▸ TASK PROMPT
Every line of the records that holds the word "lines" should be copied out.

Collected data
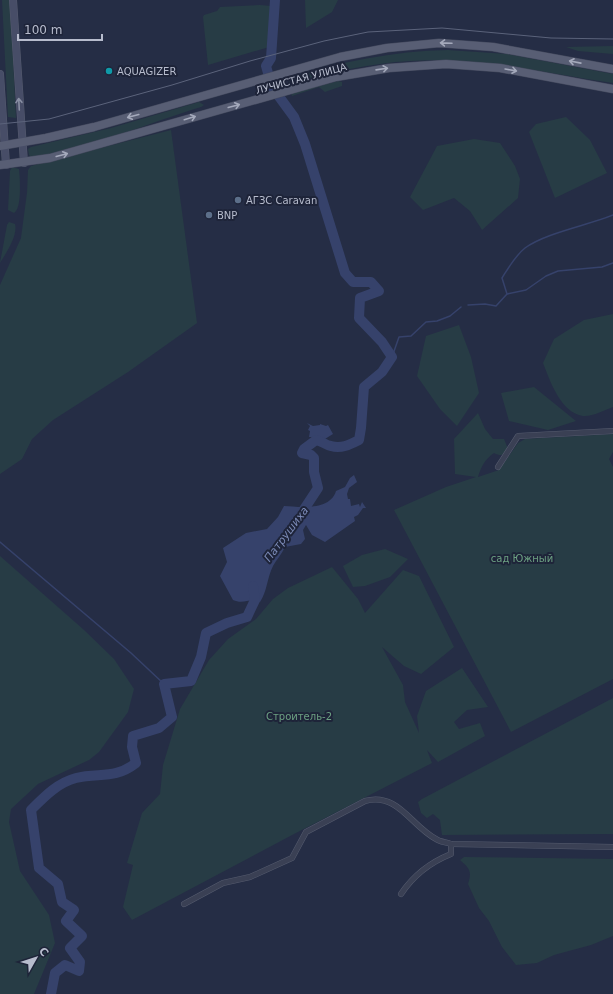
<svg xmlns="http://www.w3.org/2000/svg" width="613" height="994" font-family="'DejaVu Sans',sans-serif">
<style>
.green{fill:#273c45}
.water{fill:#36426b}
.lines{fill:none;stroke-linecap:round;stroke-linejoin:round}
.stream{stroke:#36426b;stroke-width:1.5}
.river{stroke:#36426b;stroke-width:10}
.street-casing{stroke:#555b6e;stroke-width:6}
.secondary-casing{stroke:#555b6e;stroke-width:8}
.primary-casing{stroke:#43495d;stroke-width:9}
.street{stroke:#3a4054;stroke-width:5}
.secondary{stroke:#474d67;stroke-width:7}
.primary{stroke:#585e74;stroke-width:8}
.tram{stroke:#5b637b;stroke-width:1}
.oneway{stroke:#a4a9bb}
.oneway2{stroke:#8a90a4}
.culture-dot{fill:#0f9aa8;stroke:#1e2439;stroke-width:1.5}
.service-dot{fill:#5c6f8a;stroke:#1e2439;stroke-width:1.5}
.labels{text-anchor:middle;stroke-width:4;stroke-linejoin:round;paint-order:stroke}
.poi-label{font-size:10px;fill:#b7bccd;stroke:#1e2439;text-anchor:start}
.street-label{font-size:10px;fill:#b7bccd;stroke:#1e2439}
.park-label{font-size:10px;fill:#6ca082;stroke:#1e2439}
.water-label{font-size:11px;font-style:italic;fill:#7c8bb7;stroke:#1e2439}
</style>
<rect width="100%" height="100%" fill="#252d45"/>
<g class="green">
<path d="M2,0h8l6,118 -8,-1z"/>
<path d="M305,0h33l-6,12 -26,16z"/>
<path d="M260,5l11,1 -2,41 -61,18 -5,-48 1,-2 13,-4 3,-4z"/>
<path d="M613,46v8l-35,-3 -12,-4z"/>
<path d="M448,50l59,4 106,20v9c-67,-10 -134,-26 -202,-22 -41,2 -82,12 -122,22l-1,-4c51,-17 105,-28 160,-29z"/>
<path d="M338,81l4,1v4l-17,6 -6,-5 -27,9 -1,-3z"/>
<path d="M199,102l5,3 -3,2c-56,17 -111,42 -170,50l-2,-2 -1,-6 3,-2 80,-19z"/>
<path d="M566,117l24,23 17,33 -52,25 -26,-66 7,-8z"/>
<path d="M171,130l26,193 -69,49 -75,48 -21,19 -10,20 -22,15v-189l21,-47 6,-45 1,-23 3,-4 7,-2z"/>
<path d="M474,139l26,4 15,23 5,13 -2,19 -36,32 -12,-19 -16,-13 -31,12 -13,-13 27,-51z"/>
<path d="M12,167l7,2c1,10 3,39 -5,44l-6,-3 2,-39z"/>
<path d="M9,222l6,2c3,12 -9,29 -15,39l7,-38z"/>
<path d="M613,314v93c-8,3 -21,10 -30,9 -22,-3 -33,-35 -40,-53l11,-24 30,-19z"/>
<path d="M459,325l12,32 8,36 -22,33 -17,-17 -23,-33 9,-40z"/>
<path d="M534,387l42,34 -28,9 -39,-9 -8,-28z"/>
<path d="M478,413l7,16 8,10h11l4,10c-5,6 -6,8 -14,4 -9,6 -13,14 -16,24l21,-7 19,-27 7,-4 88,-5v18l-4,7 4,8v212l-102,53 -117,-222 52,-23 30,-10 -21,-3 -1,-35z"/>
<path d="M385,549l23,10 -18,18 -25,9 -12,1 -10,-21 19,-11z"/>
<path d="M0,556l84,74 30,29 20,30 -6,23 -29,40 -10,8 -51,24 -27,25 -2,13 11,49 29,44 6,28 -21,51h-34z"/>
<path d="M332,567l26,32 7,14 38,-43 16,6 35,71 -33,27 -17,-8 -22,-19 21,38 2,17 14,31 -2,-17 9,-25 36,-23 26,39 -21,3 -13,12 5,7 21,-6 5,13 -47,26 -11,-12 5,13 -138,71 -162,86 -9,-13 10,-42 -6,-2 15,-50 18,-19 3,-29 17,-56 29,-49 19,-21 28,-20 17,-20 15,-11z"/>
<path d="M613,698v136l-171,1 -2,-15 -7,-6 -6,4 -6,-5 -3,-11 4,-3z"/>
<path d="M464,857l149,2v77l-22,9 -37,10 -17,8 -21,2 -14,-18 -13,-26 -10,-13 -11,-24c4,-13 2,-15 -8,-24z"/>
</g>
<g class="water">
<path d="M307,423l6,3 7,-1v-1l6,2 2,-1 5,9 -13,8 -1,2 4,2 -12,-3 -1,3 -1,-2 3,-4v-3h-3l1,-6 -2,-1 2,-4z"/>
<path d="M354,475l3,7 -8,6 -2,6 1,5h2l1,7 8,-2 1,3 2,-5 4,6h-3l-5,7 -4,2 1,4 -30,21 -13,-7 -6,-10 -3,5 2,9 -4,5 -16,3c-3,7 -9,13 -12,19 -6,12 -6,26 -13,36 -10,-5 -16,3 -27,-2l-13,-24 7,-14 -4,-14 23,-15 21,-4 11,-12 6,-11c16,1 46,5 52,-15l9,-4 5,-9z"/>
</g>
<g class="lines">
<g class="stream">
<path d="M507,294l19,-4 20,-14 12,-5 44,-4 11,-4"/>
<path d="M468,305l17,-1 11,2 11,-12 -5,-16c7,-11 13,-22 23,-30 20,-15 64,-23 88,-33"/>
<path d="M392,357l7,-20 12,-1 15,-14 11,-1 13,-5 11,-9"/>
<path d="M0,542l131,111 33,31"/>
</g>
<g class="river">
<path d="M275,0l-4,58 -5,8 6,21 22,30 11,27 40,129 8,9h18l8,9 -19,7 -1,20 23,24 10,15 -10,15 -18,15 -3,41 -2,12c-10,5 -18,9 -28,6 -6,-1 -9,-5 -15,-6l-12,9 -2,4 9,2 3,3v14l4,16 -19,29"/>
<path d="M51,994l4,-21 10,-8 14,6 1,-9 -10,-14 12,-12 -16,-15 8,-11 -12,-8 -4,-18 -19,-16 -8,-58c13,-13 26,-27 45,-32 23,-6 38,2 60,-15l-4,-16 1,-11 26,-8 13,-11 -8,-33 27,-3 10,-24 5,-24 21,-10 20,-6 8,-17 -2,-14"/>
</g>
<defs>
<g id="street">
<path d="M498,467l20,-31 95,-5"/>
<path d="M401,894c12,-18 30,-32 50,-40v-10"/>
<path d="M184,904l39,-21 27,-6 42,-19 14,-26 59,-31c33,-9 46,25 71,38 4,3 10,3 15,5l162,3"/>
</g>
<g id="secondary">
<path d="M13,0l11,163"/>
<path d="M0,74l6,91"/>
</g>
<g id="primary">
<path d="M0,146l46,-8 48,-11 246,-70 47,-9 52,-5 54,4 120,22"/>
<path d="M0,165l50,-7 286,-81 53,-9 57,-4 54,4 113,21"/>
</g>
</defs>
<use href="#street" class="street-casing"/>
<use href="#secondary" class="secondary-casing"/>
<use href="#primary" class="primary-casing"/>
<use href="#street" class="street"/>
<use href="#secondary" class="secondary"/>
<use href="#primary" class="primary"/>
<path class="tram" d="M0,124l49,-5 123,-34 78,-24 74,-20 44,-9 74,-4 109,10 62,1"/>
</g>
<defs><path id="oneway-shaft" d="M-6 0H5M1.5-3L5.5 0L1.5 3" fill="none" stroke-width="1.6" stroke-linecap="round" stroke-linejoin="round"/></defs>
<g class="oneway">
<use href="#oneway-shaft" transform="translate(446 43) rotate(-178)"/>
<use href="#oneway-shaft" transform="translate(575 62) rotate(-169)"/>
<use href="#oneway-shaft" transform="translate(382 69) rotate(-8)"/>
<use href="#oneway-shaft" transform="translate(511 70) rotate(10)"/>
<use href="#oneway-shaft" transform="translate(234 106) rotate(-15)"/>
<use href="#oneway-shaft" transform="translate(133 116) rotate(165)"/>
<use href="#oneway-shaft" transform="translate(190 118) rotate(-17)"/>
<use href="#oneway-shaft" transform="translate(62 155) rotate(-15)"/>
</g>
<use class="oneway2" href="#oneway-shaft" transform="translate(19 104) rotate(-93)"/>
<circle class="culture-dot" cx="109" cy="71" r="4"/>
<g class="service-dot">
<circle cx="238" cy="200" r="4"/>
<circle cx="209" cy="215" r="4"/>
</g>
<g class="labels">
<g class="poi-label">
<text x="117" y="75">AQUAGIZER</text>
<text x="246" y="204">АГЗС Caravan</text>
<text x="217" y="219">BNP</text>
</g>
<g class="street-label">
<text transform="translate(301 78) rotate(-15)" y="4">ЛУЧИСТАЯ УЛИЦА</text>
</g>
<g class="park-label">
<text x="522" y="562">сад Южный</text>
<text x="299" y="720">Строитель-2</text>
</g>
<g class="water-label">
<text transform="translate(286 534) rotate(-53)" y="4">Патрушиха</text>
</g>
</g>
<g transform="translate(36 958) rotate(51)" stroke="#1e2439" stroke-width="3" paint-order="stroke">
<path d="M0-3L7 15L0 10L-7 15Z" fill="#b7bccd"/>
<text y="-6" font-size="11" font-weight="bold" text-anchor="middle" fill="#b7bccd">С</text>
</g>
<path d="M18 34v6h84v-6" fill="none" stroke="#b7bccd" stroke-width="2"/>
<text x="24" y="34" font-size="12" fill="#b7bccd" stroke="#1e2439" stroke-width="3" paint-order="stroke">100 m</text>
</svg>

▸ EXERCISE OUTPUT
.lines{fill:none;stroke-linecap:round;stroke-linejoin:round}
<g class="lines">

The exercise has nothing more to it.